El Concierto.
El final del verano es para todos los Bonariegos un tiempo feliz, preludio de una vendimia de la que antaño todos éramos participe, el bendito tiempo de la cosecha y todos sabemos que tras la cosecha vendrán las fiestas, los días de la Santa los mejores del año, y en esos días en que el verano parece otoño y el otoño verano, cuando las nubes juegan al escondite con un sol que agotado muestra sus cálidos rayos (que más parecen tímidos rescoldos que las punzantes llamaradas de “ayer”) pronto derrotado se esconderá huyendo del invierno.
En estos días de calor diurno y frescas noches el ayuntamiento organiza espectáculos culturales para todos, y como colofón de las diversas y abundantes actividades culturales y festivas la banda de música pone el broche final de todos los actos, este concierto es seguido por muchos Bonariegos de tal modo que siempre se abarrota el lugar donde se celebra.
El escenario donde tendrá lugar el concierto está preparado, y los músicos poco a poco se dejan ver entre los primeros espectadores, que con indolencia escogen el mejor sitio para sentarse, los chiquillos corretean entre las sillas, desordenando la perfecta simetría con la que fueron colocadas. Los electricistas municipales para estos eventos también ejercen de técnicos de sonido y en el ir y venir desde el escenario hasta la mesa de control son estorbados por el incansable corretear de los críos.
A cada esquina del escenario un policía municipal vigila para que los asientos de la primera fila reservado para las autoridades no sean ocupados por otros ciudadanos y ocurre muchas veces, que los mejores asientos permanecen vacíos mientras muchas gentes tienen que “soportar” todo el concierto de pie.

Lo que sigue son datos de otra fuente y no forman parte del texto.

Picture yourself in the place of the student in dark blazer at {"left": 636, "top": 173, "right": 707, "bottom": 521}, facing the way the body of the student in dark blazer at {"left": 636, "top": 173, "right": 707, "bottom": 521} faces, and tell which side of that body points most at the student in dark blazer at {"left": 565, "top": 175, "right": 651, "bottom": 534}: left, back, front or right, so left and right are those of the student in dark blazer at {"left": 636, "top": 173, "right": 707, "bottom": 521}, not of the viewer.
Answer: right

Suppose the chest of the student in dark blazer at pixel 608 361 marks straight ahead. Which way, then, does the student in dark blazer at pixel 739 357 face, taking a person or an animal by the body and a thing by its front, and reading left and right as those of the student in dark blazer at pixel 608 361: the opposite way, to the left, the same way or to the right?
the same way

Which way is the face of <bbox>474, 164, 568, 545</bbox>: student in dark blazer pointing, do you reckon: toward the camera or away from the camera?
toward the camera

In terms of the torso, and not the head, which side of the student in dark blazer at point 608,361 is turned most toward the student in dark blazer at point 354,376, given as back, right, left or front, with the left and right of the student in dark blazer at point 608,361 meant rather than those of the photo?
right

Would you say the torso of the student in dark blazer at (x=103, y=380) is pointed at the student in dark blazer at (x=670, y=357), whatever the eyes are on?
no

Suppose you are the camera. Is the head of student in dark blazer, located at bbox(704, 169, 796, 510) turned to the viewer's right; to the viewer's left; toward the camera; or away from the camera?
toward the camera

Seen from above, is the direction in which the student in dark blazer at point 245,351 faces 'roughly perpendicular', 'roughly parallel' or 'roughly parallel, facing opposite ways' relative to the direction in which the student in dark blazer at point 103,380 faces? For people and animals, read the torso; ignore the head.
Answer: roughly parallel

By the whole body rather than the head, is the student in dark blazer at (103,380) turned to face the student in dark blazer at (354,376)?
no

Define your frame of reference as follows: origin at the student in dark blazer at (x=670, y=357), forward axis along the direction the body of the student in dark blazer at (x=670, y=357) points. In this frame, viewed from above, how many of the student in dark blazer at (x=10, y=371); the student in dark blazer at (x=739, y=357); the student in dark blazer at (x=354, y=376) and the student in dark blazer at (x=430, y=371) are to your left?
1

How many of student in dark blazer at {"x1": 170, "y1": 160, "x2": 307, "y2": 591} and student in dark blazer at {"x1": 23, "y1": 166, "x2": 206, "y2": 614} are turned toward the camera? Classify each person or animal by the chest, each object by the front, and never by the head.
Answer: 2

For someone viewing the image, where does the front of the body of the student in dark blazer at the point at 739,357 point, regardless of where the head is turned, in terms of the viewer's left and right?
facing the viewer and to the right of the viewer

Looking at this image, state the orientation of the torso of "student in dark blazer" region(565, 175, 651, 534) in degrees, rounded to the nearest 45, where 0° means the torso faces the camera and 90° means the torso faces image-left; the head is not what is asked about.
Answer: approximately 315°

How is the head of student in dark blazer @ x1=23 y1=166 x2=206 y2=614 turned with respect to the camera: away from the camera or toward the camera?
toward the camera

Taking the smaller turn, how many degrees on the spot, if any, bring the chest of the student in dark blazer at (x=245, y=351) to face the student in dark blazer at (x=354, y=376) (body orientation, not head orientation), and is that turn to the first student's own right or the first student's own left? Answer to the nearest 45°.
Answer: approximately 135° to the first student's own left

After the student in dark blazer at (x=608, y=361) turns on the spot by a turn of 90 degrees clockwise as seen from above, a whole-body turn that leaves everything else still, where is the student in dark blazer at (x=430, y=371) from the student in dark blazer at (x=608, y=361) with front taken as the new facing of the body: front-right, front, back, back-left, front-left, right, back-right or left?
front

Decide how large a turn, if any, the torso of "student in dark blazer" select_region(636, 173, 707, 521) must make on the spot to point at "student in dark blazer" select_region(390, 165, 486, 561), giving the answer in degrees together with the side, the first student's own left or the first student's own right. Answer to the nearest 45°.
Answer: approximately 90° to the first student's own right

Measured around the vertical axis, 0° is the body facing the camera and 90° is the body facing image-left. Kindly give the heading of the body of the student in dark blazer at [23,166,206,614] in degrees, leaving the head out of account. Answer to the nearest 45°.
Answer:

Entre las voces del publico pueden oírse los clarinetes cantarines y los melancólicos trombones que son acompañados por una cacofonía de sonidos huérfanos que ante la ausencia de la batuta del director se burlan de la armonía y del compás, las gentes hablan más y más fuerte y de pronto la algarabía se desboca, se conversa gritando y cuando el concejal de cultura sube al escenario escoltando al alcalde para clausurar la semana cultural, el griterío compite con los altavoces y las palabras del concejal nadie las oye solo cuando el alcalde comienza su discurso y los siseos consiguen atenuar las voces del auditorio el silencio tímidamente participa del feliz acontecimiento.
Los músicos ya han ocupado sus sitios, el director se hace esperar y esa espera es demasiado larga para que el silencio pueda resistir el embate de las voces que poco a poco pierden la timidez y el estruendo de palabras que compiten entre ellas para destacar en el murmullo, convierten el “auditorio” en un gallinero al atardecer. Por fin aparece en el escenario el director, tímidos aplausos que no derrotan la algarabía y múltiples siseos intentan abrir una brecha por donde pueda entrar el silencio. El director habituado a un público que al parecer vienen a ver el concierto cuando debería venir a oírlo, con gesto autoritario levanta al aire la batuta, este pequeño gesto hace que el volumen de las voces se aminore pero no consigue acallarlas y entre el sonido de los clarinetes y las trompetas se cuelan risas de quienes ven alguien en la fila anterior con el peinado descompuesto y entre los saxofones y las flautas podemos escuchar cómo llaman por su nombre orgullosamente al pequeño que tras un arduo trabajo en el conservatorio consiguió sentarse en el escenario y cuyos orgullosos familiares tienen que aprender aún a respetarlo.
La música poco a poco se impone y si somos capaces de soslayar el ruido quizás podamos disfrutarla bajo las estrellas al fresco una noche del final del verano.